Answer these questions from the article on gun-control conversations:
(a) Who founded The Mantle Project?
(b) In what city did the Montana Mediation Association's meeting on gun control take place?
(c) According to Stains, what do people virtually never do?

## SELECTED EXCERPT
####################
It might, if they come away having “walked a mile in the shoes” of those who disagree with them.

That was the idea behind an April 2013 gathering sponsored by The Christian Science Monitor and two nonprofit groups, The Mantle Project and The Public Conversations Project, that brought together people with very different ideas on the issue of gun control. (You can read about that event at http://bit.ly/MonitorGun and read about the founder of The Mantle Project, Nabil Laoudji, at http://bit.ly/MantleProject.)

It was a night of people candidly telling personal stories, giving the “why” behind their feelings about guns. “It just might set the stage for something more,” summed up the Monitor’s Cricket Fuller, who participated in the event.

But that meeting was in Massachusetts, a politically “blue” state. What would happen if the discussion were set in a deep red state, say, Montana?

That’s what Robert Stains, a senior vice president and trainer at The Public Conversations Project, wanted to find out. Together with the Montana Mediation Association he held a similar meeting on gun control earlier this month in Butte, Mont. The mediation group expects to follow up with at least two more such events in other Montana cities.

Success won’t be judged on whether the participants come to an agreement. Rather they are being asked questions such as, do you feel more empathy with those on the other side of the question? And do you see this issue in more complex ways?

“Our experience is that people virtually never change their minds,” says Mr. Stains, who maintains a private practice as a family counselor.

But getting people to be willing to work together productively, despite holding different views, can be a great step forward.

“You treat each other differently once you know the other person’s story,” Stains says. A person who holds a different view becomes more human.

He says that after quietly listening, participants say things like “Your perspective didn’t make sense to me before, but now I understand.” 

If the right atmosphere can be achieved, he says, "It always surprises me in these situations how willing people are to listen to each other and to speak from their hearts."
####################
Collected data:
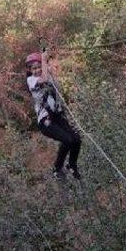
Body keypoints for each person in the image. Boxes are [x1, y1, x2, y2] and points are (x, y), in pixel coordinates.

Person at [26, 50, 81, 179]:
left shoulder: (47, 76)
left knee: (76, 139)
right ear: (30, 70)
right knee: (67, 140)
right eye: (34, 68)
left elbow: (50, 79)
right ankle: (57, 169)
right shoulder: (31, 80)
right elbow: (43, 79)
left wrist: (47, 58)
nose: (37, 70)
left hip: (57, 116)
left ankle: (72, 165)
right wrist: (43, 60)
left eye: (39, 67)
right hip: (46, 120)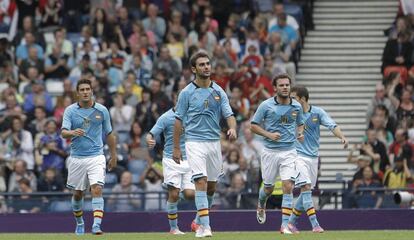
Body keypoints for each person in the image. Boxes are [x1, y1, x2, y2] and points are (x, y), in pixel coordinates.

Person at [173, 51, 237, 238]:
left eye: (208, 63)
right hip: (194, 142)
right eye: (201, 64)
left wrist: (232, 128)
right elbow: (178, 120)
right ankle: (205, 227)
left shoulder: (219, 91)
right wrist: (176, 147)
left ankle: (198, 221)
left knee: (211, 187)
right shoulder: (186, 93)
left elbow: (229, 115)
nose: (206, 67)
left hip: (214, 143)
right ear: (194, 69)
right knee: (200, 181)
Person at [288, 85, 348, 233]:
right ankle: (315, 224)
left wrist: (342, 137)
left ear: (302, 99)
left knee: (306, 192)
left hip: (313, 158)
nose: (291, 101)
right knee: (306, 187)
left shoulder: (317, 112)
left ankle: (290, 222)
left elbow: (331, 125)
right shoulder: (291, 114)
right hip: (298, 156)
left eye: (294, 98)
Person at [61, 79, 117, 235]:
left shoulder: (102, 110)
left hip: (96, 156)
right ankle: (80, 222)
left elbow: (110, 133)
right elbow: (63, 132)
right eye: (82, 89)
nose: (85, 92)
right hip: (77, 158)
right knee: (78, 193)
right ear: (77, 93)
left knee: (97, 189)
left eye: (88, 89)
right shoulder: (70, 111)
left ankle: (96, 226)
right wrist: (72, 132)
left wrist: (113, 155)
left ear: (92, 91)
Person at [250, 73, 304, 234]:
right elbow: (253, 126)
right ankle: (261, 205)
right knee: (268, 188)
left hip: (289, 151)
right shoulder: (266, 105)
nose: (285, 87)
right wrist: (268, 134)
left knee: (288, 186)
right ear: (275, 88)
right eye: (281, 85)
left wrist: (300, 133)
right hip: (270, 152)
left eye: (287, 85)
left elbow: (300, 124)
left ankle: (285, 225)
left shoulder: (297, 106)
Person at [146, 94, 197, 235]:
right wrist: (149, 139)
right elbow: (151, 133)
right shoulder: (166, 117)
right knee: (173, 195)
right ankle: (173, 228)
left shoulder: (193, 116)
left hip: (189, 160)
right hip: (171, 159)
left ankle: (197, 221)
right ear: (176, 100)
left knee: (190, 194)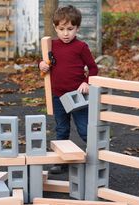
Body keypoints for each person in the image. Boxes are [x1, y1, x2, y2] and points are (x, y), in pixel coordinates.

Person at [39, 5, 98, 174]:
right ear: (56, 28)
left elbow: (93, 68)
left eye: (70, 29)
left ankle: (95, 158)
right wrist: (41, 65)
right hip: (58, 95)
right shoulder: (52, 46)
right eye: (62, 29)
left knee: (84, 129)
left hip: (77, 96)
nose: (66, 33)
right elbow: (45, 63)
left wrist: (86, 82)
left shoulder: (81, 47)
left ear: (77, 28)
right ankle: (61, 162)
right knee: (61, 129)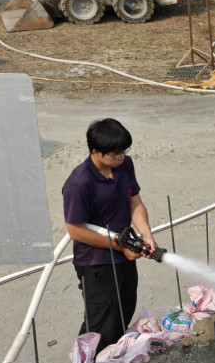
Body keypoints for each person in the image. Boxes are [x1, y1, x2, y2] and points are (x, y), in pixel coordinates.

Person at [62, 119, 157, 351]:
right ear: (95, 151)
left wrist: (146, 234)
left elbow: (134, 200)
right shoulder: (79, 183)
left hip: (124, 258)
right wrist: (120, 245)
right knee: (100, 325)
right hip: (97, 265)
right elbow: (76, 230)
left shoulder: (124, 166)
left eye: (123, 152)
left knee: (122, 314)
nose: (121, 158)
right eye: (115, 155)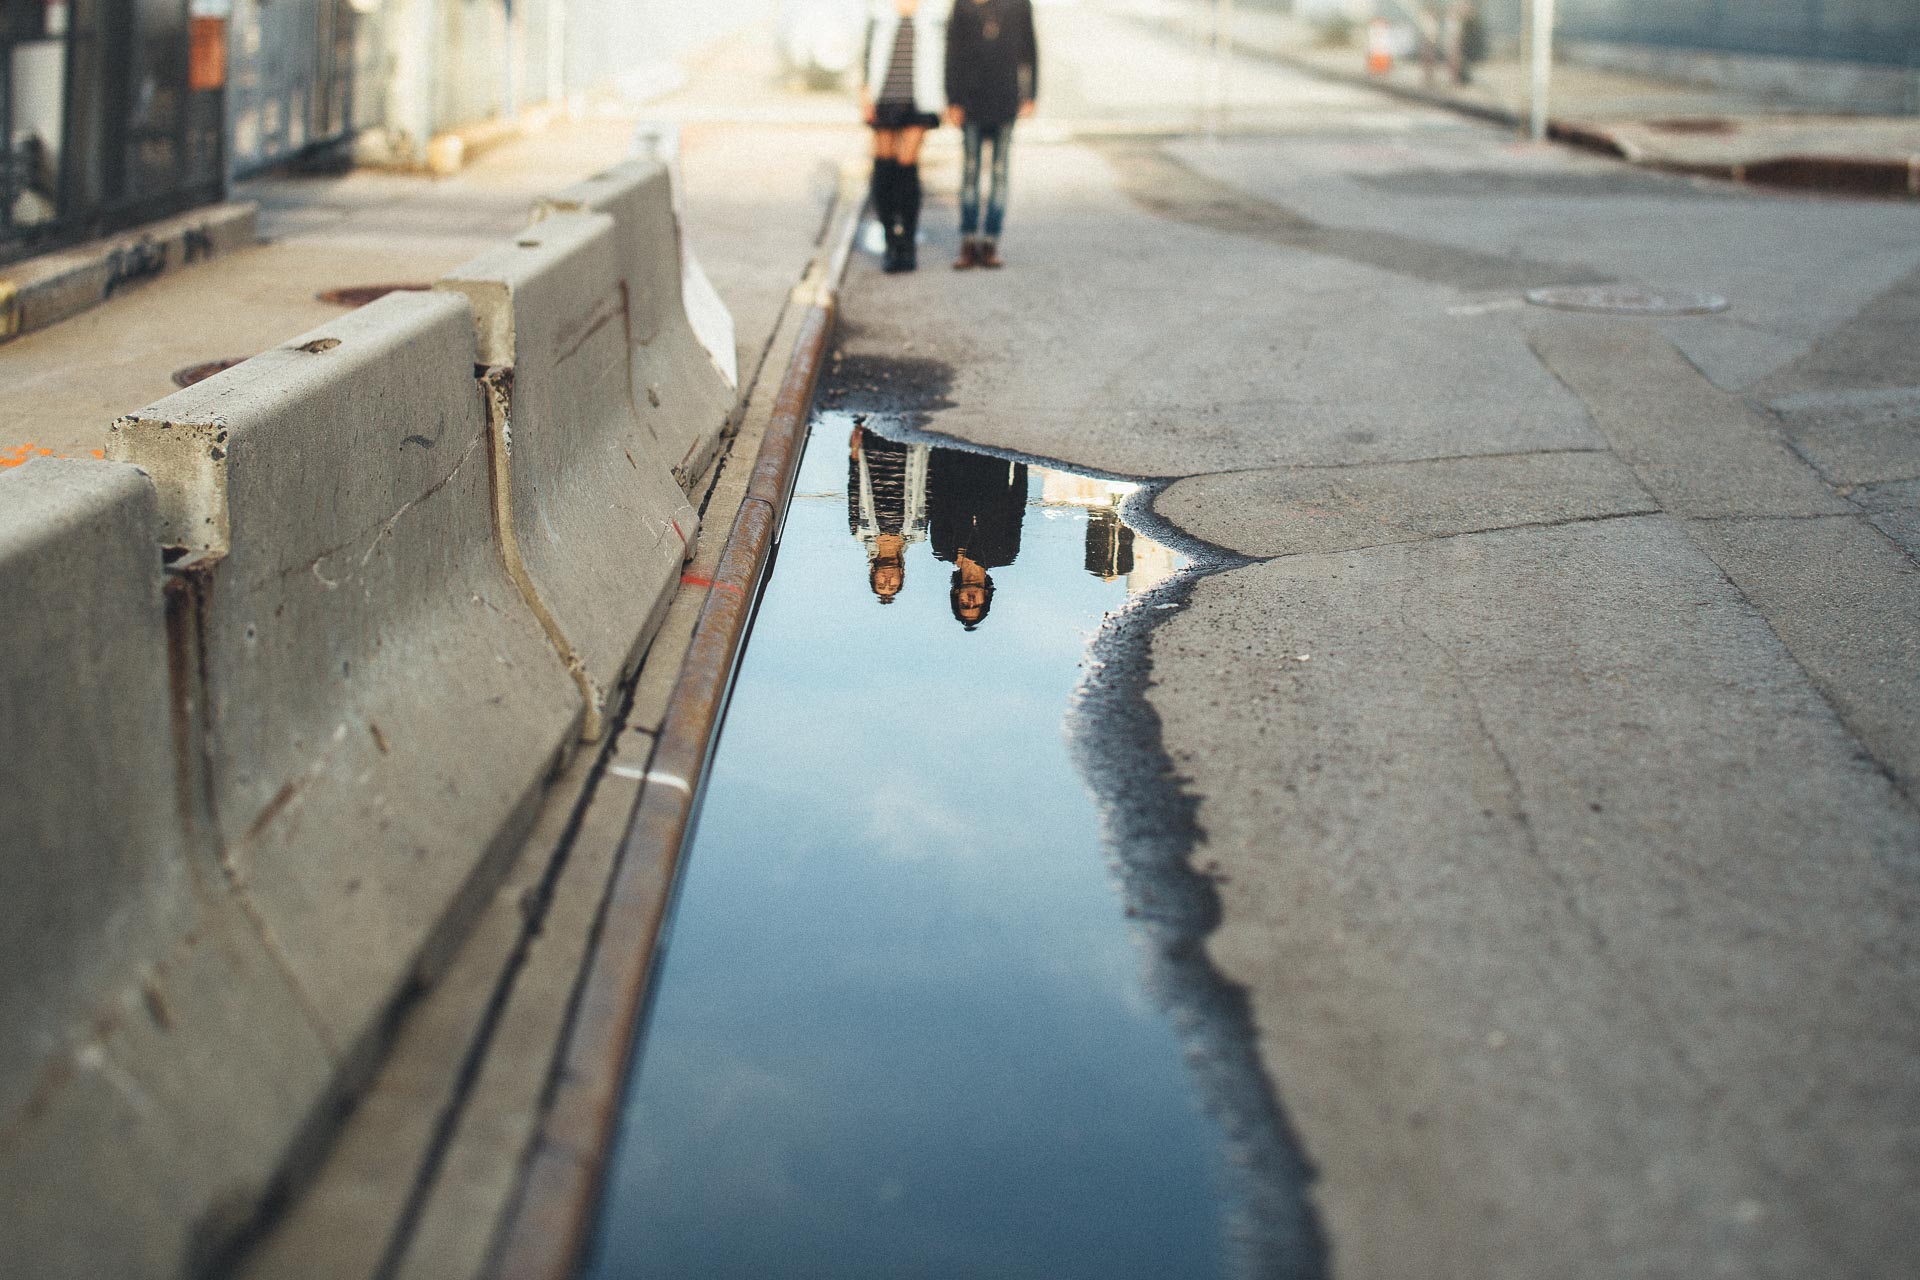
####################
## ANSWER AREA
(a) Nabil Laoudji
(b) Butte, Montana
(c) Change their minds